Cracks in the Canopy

I swayed back and forth, gently, as I watched the sky sparkle through the thousands of leaves above me. The solid green leaves turned translucent in the morning sunshine, transforming their summer dark green into a vibrant, almost glowing lime color. They danced, just barely, with the morning breeze, or maybe that was just my imagination. As I rocked back and forth in my hammock, eyes staring straight up into the vast blue cloudless sky, the whole world kind of danced.

Snapping out of my trance, I reached down for my Bible. I pulled it up into the hammock with me and turned to Luke, but then I set it down again, closed in my lap, and looked back to the sky.

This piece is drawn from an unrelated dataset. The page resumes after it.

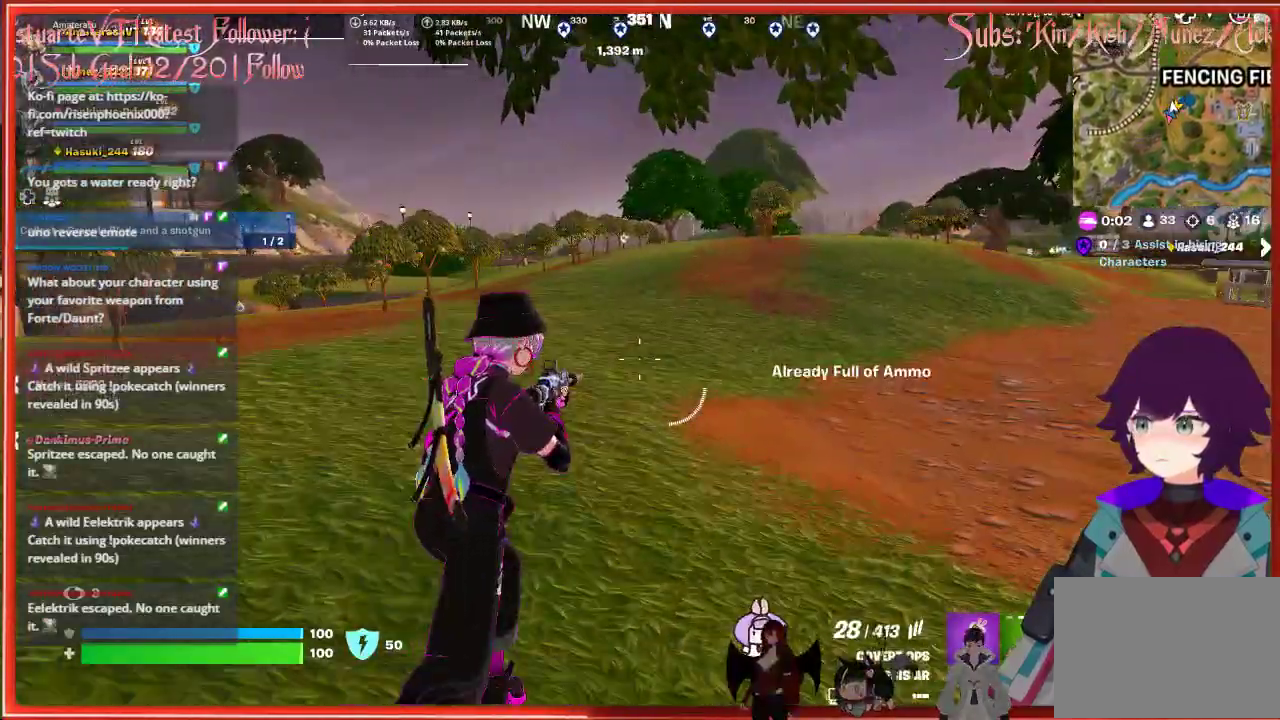
{"buttons": [], "left_stick": "up", "right_stick": "center", "events": [[167, "R1", "down"], [167, "right_stick", "center"], [267, "R1", "up"], [350, "R1", "down"], [450, "R1", "up"]]}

The air smelled like summer - the type of summer that you smell in the morning while it is still cool from the moon and before the heat of the day arrives. Two birds sang back and forth, and although I could not see them, I could hear their carefree worship.

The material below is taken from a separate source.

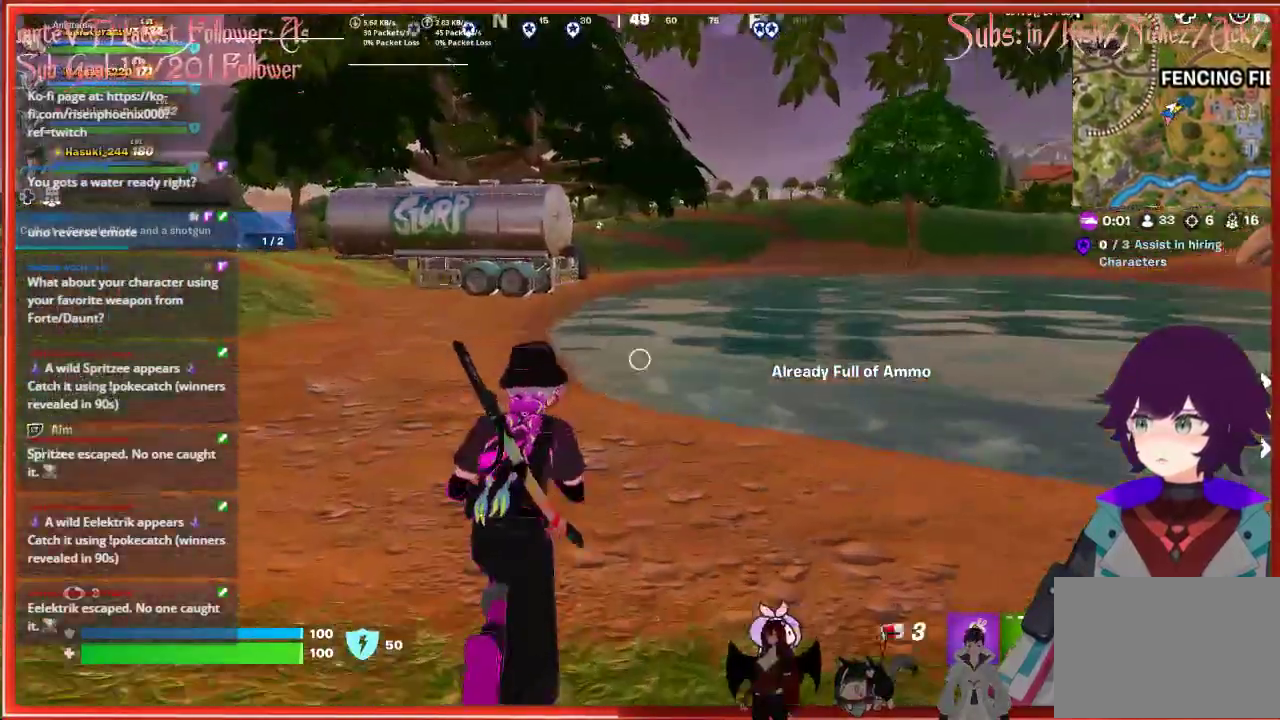
{"buttons": ["R1"], "left_stick": "up-left", "right_stick": "center", "events": [[17, "R1", "down"], [67, "left_stick", "up-left"], [117, "R1", "up"], [383, "R1", "down"]]}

Maybe this is worship, too. No pews, no hymns, not even an open Bible. Just my eyes gazing upward towards patches of blue heavens between dancing green leaves. Just me and the birds, praising and being fully aware in that moment of God's quiet, holy presence.

I rolled over and grabbed my little notebook, the one in which I am keeping a list of 1,000 things I love. I added.

790. Looking through treetops at sky

I remembered reading the next chapter in Ann Voskamp's book, One Thousand Gifts, in which she says, "I know what I want: the see deeply, to thank deeply, to feel joy deeply."

It all begins with seeing deeply. When we live with eyes wide open, we come to find God in the everyday, to find the holy in the common place, to find beauty in the mundane. Jesus says in Matthew 6:22 "If your eyes are good, your whole body will be full of light. But if your eyes are bad, your whole body will be full of darkness." Could this be part of the meaning - that perspective is what truly defines the quality of our vision? Good eyes - eyes that truly look for God - see light, see Him.

Voskamp also writes, "If my inner eye has God seeping up through all things, then can't I give thanks for anything?" 

When we open our eyes to see God, He will begin to seep up through all things. It will be impossible to see things without seeing Him in it also. Like saturated soil, Living Water will seep up into everything we see, think, believe, do - everything that we are.

I also read from Voskamp that joy is found in God's presence and that "seeing shows the way in".

Show me the way in. I want to see, I thought to myself as I swung and breathed deeply of the summer air.

I slowly turned to Luke 2 again and tried to read without being distracted by God's trees and birds and sky and air.

"And there were shepherds living out in the fields nearby, keeping watch over their flocks at night."

I stopped and stared at those words: keeping watch.

I continued to read about Simeon, the devout man awaiting the consolation of Israel. He was watching for Jesus, and when he saw him, he proclaimed, "My eyes have seen your salvation".

I turned my ipod to shuffle only to hear Sara Groves' song, "Eyes Wide Open".

I began to see a theme develop, and I determined to pursue it. I am now praying for "good eyes" that will see and behold the presence of God in the everyday. I am keeping watch, expecting to catch vision of God's glory in the common place - even if it is in the specks of sky between cracks in the canopy of summer leaves. For even that is worship.

Keep our eyes wide open, perhaps we will see something more.